The article affirms that an ever increasing share of our nation's population now live in "megaregions," meaning clusters of interconnected and interdependent cities and towns where the ability to compete and prosper depends on each megaregion having a dense and expanding network of connections plus an ability to collaborate across political borders at all levels local, regional, state and international.
More compelling is that this research demonstrates that our own megaregion, the Knowledge Corridor, has emerged as an interstate metro area with 2.7 million people anchored, along a north-south axis, by New Haven, Hartford and Springfield.
This new reality of 21st century megaregions spanning the nation clearly underscores that the metro areas which choose to compete need to focus on border busting recognizing that metro regions have become the engines of America's economy and future.

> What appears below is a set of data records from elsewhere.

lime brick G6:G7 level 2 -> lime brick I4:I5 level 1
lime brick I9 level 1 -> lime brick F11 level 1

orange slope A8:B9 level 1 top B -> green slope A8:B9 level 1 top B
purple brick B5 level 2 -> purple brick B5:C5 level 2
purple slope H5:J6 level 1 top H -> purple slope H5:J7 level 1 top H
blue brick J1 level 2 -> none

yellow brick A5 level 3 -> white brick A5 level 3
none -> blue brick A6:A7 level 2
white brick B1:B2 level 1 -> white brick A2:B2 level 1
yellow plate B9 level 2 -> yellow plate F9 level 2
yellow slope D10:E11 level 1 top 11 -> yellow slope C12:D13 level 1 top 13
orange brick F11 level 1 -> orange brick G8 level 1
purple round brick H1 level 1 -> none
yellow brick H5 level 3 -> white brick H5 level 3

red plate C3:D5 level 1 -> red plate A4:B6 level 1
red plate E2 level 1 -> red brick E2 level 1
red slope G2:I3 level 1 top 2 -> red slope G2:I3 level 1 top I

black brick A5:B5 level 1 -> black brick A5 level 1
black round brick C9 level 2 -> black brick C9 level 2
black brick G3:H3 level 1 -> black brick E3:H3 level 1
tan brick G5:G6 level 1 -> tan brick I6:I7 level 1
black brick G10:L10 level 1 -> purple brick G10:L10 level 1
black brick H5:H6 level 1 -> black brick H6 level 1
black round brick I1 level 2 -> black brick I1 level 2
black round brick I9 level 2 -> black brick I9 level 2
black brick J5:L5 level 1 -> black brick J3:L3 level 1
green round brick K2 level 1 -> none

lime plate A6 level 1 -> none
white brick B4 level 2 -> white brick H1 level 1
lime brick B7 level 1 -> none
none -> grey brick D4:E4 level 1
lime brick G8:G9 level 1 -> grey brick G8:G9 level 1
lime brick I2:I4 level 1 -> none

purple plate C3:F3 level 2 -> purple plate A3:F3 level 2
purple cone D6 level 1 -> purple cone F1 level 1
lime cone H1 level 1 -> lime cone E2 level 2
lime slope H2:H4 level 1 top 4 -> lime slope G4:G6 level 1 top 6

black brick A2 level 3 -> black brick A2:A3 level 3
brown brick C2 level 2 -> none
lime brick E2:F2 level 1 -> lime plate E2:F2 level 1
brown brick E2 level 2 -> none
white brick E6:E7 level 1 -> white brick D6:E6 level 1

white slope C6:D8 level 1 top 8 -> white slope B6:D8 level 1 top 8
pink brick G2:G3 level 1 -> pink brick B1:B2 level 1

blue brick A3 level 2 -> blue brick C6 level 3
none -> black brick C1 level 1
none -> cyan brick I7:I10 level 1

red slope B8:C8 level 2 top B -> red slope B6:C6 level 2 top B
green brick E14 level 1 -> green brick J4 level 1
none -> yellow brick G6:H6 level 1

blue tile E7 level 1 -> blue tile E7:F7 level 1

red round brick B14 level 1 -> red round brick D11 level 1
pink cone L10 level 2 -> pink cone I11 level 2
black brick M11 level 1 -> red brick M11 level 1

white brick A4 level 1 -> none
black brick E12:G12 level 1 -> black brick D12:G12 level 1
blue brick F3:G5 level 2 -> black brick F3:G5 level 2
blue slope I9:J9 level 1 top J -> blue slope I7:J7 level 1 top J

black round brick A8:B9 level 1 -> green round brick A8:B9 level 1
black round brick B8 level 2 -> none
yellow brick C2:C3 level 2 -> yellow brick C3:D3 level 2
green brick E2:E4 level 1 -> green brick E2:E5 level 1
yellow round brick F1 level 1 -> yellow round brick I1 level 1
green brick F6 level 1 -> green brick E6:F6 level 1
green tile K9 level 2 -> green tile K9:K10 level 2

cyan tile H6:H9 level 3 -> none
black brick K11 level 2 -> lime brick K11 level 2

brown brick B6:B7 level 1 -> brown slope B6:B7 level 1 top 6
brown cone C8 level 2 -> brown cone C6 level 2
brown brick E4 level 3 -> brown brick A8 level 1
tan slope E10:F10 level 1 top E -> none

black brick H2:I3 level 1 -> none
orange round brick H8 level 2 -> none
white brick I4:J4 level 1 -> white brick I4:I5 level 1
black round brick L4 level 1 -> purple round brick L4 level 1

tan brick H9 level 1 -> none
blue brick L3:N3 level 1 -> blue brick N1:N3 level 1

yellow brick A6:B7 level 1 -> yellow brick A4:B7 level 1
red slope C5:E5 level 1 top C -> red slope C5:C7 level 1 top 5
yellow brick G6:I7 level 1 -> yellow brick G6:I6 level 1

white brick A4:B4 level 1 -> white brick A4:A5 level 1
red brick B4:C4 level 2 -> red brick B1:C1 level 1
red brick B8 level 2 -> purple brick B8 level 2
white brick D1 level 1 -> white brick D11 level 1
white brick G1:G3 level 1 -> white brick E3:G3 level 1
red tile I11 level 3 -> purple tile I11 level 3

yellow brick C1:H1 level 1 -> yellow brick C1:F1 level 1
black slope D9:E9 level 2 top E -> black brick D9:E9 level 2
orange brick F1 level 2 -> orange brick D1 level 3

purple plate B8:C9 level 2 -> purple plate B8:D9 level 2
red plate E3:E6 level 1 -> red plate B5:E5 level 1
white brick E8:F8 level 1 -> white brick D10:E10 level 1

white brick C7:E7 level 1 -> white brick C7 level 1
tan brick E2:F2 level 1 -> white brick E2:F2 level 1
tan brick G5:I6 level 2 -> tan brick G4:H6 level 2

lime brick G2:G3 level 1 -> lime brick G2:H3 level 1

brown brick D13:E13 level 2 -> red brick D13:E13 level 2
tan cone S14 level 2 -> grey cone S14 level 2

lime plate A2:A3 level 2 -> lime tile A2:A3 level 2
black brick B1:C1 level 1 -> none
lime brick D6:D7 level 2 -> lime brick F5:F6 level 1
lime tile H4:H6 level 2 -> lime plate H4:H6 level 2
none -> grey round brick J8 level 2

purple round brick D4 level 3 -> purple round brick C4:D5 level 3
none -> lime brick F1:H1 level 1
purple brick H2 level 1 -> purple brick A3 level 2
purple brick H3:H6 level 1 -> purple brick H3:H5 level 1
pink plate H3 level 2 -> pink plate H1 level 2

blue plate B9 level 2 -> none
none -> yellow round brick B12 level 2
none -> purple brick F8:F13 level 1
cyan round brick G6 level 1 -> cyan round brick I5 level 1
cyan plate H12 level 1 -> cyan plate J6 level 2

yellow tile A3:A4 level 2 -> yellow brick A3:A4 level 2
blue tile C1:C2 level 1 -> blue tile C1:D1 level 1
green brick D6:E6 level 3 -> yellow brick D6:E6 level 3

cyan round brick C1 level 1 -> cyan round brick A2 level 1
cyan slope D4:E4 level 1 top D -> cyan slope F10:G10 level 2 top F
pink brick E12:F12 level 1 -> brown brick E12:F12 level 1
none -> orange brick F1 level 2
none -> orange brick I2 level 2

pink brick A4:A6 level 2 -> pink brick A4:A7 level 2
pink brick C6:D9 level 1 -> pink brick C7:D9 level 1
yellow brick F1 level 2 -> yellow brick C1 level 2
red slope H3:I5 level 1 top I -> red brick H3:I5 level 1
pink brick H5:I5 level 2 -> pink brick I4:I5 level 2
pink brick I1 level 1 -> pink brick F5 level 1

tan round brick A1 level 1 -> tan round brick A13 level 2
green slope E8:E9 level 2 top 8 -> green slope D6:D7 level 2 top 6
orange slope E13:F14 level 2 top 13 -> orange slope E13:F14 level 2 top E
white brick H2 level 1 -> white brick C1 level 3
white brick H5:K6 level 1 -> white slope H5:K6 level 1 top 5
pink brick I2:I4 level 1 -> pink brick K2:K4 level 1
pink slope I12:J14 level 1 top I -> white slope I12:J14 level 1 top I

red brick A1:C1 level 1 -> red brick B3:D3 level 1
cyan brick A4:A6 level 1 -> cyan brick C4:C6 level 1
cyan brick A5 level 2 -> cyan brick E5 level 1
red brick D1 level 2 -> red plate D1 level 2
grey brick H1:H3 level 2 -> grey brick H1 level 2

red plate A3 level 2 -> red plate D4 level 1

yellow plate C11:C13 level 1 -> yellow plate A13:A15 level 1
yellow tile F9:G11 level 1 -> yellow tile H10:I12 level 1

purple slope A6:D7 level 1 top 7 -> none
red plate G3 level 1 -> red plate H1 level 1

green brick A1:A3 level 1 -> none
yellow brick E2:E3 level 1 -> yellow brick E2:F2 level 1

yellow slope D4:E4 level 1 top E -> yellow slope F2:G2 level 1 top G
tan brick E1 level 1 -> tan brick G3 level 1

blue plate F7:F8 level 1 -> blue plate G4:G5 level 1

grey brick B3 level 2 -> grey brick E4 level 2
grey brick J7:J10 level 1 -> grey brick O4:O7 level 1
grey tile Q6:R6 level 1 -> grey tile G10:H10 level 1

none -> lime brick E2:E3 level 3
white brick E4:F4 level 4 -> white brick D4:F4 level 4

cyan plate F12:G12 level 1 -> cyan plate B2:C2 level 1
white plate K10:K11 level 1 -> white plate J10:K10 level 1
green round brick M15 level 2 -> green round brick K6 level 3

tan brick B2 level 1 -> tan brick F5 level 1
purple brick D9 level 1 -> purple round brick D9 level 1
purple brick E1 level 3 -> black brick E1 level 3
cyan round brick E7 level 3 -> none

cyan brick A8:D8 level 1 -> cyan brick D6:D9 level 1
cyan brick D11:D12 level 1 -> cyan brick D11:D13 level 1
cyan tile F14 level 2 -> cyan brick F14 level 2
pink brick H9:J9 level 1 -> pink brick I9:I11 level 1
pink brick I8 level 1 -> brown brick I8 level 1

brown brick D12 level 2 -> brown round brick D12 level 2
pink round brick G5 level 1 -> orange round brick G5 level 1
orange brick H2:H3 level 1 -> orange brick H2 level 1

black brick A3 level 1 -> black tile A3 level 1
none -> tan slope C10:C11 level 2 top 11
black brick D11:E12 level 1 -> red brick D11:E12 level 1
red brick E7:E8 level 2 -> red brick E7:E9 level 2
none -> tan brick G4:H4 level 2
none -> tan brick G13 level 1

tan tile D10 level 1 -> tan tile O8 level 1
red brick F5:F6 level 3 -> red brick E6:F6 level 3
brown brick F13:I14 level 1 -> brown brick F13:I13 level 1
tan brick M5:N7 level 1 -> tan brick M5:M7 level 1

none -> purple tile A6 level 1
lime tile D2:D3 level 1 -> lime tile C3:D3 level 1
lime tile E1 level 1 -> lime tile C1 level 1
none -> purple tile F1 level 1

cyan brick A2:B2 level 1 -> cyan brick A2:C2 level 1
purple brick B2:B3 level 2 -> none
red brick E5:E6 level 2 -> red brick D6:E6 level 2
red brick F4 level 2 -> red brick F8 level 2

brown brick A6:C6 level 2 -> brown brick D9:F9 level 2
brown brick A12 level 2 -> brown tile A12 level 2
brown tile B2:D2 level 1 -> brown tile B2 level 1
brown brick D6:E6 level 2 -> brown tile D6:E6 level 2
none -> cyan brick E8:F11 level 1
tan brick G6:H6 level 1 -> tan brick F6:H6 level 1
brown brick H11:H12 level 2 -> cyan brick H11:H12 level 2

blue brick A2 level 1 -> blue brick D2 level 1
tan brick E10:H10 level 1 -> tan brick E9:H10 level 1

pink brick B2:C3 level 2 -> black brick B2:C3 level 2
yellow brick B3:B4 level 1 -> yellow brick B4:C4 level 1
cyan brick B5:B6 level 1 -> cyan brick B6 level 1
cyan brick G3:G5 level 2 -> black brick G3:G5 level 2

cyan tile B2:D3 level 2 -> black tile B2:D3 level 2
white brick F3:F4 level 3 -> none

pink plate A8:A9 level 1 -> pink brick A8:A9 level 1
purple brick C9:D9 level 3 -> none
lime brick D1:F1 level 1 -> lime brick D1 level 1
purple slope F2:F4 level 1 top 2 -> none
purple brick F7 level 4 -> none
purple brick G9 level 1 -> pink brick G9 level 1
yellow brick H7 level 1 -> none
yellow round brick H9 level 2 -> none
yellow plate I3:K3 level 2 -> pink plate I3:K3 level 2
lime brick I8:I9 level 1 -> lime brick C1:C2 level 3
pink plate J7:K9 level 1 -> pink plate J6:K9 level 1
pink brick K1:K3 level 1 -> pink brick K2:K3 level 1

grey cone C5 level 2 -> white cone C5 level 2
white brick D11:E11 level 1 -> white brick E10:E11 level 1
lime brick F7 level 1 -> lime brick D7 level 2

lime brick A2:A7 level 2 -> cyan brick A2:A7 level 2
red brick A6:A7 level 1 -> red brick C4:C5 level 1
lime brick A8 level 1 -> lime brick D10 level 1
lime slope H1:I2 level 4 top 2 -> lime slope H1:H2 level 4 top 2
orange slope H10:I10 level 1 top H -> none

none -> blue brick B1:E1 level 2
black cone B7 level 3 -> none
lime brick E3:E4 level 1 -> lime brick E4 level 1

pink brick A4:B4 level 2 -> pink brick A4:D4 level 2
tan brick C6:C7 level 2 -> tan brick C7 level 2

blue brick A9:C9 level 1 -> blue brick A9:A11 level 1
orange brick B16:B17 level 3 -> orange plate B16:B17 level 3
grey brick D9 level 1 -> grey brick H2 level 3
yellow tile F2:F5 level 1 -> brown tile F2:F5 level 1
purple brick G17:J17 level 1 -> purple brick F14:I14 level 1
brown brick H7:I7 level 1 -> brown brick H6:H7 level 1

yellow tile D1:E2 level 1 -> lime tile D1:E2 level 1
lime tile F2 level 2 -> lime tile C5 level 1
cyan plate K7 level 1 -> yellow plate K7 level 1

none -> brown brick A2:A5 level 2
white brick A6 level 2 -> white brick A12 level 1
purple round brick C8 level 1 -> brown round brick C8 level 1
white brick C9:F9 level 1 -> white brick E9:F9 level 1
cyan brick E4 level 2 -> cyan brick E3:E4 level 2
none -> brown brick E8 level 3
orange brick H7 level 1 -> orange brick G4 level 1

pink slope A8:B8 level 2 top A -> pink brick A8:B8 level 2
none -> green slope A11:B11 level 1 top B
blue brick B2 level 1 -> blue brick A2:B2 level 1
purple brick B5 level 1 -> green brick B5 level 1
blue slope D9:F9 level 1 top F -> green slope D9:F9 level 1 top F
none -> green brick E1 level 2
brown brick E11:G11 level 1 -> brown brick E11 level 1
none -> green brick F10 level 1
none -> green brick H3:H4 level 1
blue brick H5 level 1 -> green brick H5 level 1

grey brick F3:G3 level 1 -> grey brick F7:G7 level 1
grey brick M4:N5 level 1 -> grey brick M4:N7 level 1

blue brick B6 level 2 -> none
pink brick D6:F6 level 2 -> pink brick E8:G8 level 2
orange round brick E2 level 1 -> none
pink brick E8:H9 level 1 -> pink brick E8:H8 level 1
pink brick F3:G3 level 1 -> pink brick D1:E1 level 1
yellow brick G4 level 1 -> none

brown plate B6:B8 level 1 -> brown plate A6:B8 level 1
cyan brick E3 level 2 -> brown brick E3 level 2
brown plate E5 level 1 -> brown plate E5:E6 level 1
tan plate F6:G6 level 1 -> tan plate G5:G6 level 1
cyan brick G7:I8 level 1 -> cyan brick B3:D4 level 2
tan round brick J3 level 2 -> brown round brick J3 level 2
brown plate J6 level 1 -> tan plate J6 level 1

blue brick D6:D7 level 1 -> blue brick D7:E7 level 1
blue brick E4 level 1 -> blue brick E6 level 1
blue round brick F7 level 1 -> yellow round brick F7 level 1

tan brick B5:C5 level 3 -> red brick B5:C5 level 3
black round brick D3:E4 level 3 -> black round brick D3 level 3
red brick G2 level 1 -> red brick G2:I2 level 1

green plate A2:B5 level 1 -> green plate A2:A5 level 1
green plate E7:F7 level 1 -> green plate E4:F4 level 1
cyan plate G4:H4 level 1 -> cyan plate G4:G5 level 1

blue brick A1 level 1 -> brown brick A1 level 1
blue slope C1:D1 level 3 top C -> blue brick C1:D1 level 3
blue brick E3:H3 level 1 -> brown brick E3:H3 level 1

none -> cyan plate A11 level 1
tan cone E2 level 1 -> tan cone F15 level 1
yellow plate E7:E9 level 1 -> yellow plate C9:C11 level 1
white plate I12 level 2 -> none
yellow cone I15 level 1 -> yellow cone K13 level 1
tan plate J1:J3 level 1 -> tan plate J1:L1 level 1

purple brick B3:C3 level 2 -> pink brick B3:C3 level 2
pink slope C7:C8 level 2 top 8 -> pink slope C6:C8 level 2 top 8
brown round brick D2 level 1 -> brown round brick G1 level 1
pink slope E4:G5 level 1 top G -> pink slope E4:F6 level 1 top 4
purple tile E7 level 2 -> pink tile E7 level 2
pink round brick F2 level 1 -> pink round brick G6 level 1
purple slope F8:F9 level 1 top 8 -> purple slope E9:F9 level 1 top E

Sustaining the impressive progress that the Knowledge Corridor has enjoyed won't be easy. As one of many emerging megaregions, we must strive to be smart, strategic, focused and inclusive with an ability to think and act as a unified region with a shared future vision.
America's 388 metropolitan areas currently house 84 percent of our nation's population and generate over 90 percent of its gross domestic product. They're the powerhouses of the U.S. national economy, as well as the premiere collision centers for innovation, investment, learning and commerce. Thus, collaborative networks, created at the scale of the Knowledge Corridor, are now fundamental to solving our toughest problems (like talent development and retention, concentrated poverty) and landing our most promising opportunities (such as high speed broadband and modern passenger rail services).
Moreover, they can bridge gaps that too often divide cities, suburbs and rural towns, as well as racial and ethnic groups, while simultaneously protecting and strengthening the Knowledge Corridor's most important asset, its human capital.
The Knowledge Corridor, routinely seeks to engage multiple stakeholders across ideological and jurisdictional lines, to find and forge common ground. It is the most opportune place to unify geographies, people, brain power, interests, vision and perhaps, most importantly, our collective will.
This calls for a collaborative agenda and a governance system that works at the scale of a megaregion and can act in tandem with the public, private and civic sectors. Let's now celebrate and embrace the Knowledge Corridor as the right place to fast forward our megaregion and its people.